Always distinguish unavailable from failed. A DID document that did not resolve is unavailable: the result is inconclusive, not a forgery. An active cryptographic failure (a signature that does not verify against the right key) is failed: it is tamper or a wrong key. Never report one as the other.

This matrix is implemented by verifying a receipt in TypeScript, verifying a receipt in PHP, and the CLI verify command.

PHP reference

This mirrors Agreely's own integration test, which performs exactly these checks.

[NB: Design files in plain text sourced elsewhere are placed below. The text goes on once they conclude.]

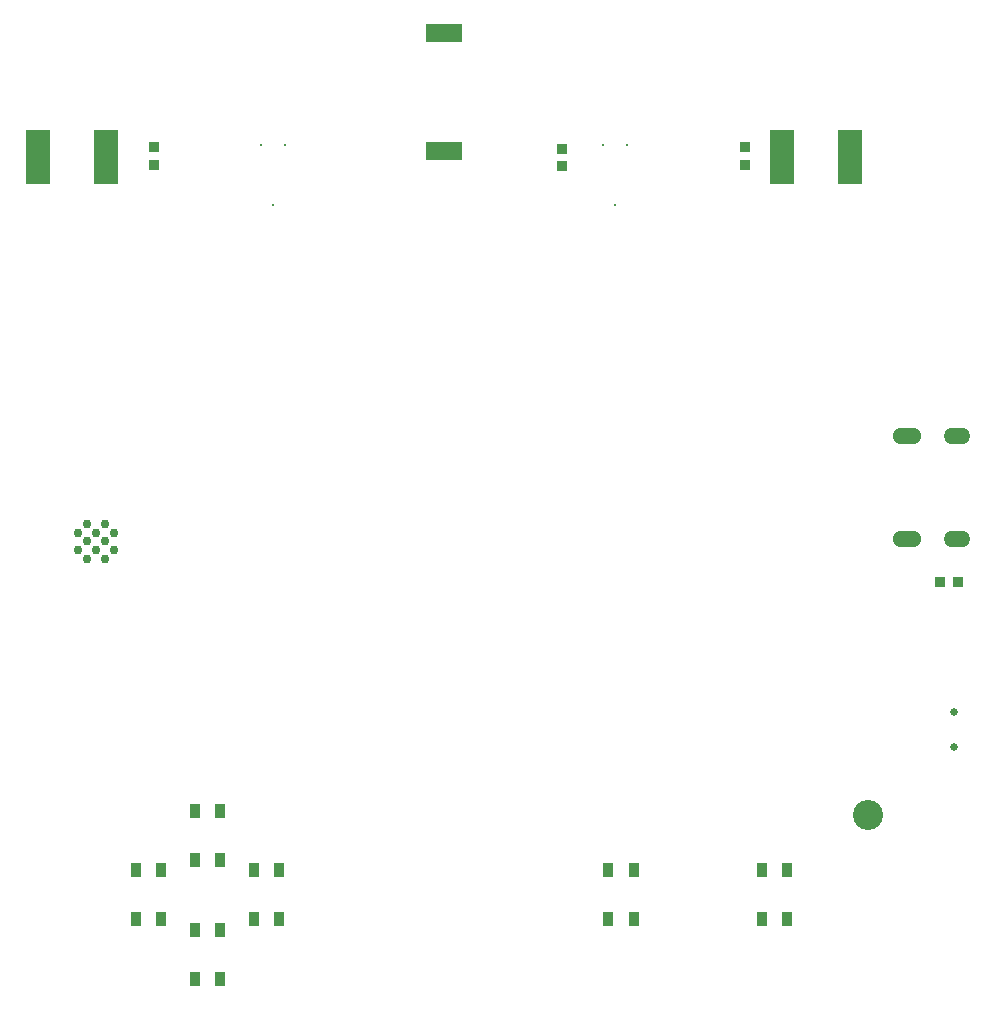
<source format=gts>
G04*
G04 #@! TF.GenerationSoftware,Altium Limited,Altium Designer,22.1.2 (22)*
G04*
G04 Layer_Color=8388736*
%FSLAX44Y44*%
%MOMM*%
G71*
G04*
G04 #@! TF.SameCoordinates,DC0EFF74-F3D2-441A-B5B2-ABEB85199A1F*
G04*
G04*
G04 #@! TF.FilePolarity,Negative*
G04*
G01*
G75*
%ADD17R,0.8500X1.2500*%
%ADD18R,3.1500X1.5500*%
%ADD19R,0.9500X0.9500*%
%ADD20R,0.9500X0.9500*%
%ADD21R,2.1500X4.6500*%
%ADD22C,0.1500*%
%ADD23C,0.2500*%
%ADD24C,0.7500*%
%ADD25C,0.6500*%
%ADD26O,2.2500X1.3500*%
%ADD27O,2.4500X1.3500*%
%ADD28C,2.5500*%
D17*
X589250Y109250D02*
D03*
X610750Y150750D02*
D03*
Y109250D02*
D03*
X589250Y150750D02*
D03*
X719250Y109250D02*
D03*
X740750Y150750D02*
D03*
Y109250D02*
D03*
X719250Y150750D02*
D03*
X289250Y109250D02*
D03*
X310750Y150750D02*
D03*
Y109250D02*
D03*
X289250Y150750D02*
D03*
X239250Y159250D02*
D03*
X260750Y200750D02*
D03*
Y159250D02*
D03*
X239250Y200750D02*
D03*
X239250Y59250D02*
D03*
X260750Y100750D02*
D03*
Y59250D02*
D03*
X239250Y100750D02*
D03*
X189250Y109250D02*
D03*
X210750Y150750D02*
D03*
Y109250D02*
D03*
X189250Y150750D02*
D03*
D18*
X450000Y760000D02*
D03*
Y860000D02*
D03*
D19*
X705000Y748000D02*
D03*
Y763000D02*
D03*
X205000Y748000D02*
D03*
Y763000D02*
D03*
X550000Y762000D02*
D03*
Y747000D02*
D03*
D20*
X885000Y395000D02*
D03*
X870000D02*
D03*
D21*
X164000Y755000D02*
D03*
X106000D02*
D03*
X794000D02*
D03*
X736000D02*
D03*
D22*
X95000Y270000D02*
D03*
Y560000D02*
D03*
X847450Y503900D02*
D03*
Y446100D02*
D03*
D23*
X595000Y714000D02*
D03*
X605160Y764800D02*
D03*
X584840D02*
D03*
X294840D02*
D03*
X315160D02*
D03*
X305000Y714000D02*
D03*
D24*
X148000Y429400D02*
D03*
Y444400D02*
D03*
Y414400D02*
D03*
X163000Y444400D02*
D03*
Y429400D02*
D03*
Y414400D02*
D03*
X140500Y436900D02*
D03*
Y421900D02*
D03*
X155500Y436900D02*
D03*
Y421900D02*
D03*
X170500Y436900D02*
D03*
Y421900D02*
D03*
D25*
X882000Y255000D02*
D03*
Y285000D02*
D03*
D26*
X884250Y431800D02*
D03*
Y518200D02*
D03*
D27*
X842450Y431800D02*
D03*
Y518200D02*
D03*
D28*
X809290Y197830D02*
D03*
M02*

</source>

use App\Models\Crypto\{Canonicalizer, Commitment, Keccak, Merkle, Multibase};

$canon = new Canonicalizer();
$commitment = new Commitment();

// 1 + 2: per item, recompute the commitment and verify Merkle inclusion.
foreach ($receipt['credentialSubject']['consent']['items'] as $item) {
    $claim = [
        'issuer'    => $receipt['issuer'],
        'subject'   => $receipt['credentialSubject']['id'],
        'item'      => ['itemId' => $item['itemId'], 'category' => $item['category'], 'purpose' => $item['purpose']],
        'grantedAt' => $receipt['credentialSubject']['consent']['grantedAt'],
    ];
    $recomputed = $commitment->commit($claim, $salt);          // == stored commitment
    assert(Merkle::verify(Merkle::leafForCommitment($recomputed), $proofSiblings, $merkleRoot));
}

// 3: companySig over the offer (envelope fields removed) vs the company DID key.
$pubKey = Multibase::decodeEd25519PublicKey($companyDoc['verificationMethod'][0]['publicKeyMultibase']);
unset($offer['status'], $offer['companySig'], $offer['result']);
$sig = Multibase::decodeBytes($receipt['proof'][0]['proofValue']);
assert(sodium_crypto_sign_verify_detached($sig, $canon->encode($offer), $pubKey));

// 4: resolve the COSE key valid at grantedAt and verify the WebAuthn assertion
//    (use a WebAuthn library; the method's validFrom/validUntil must bracket grantedAt).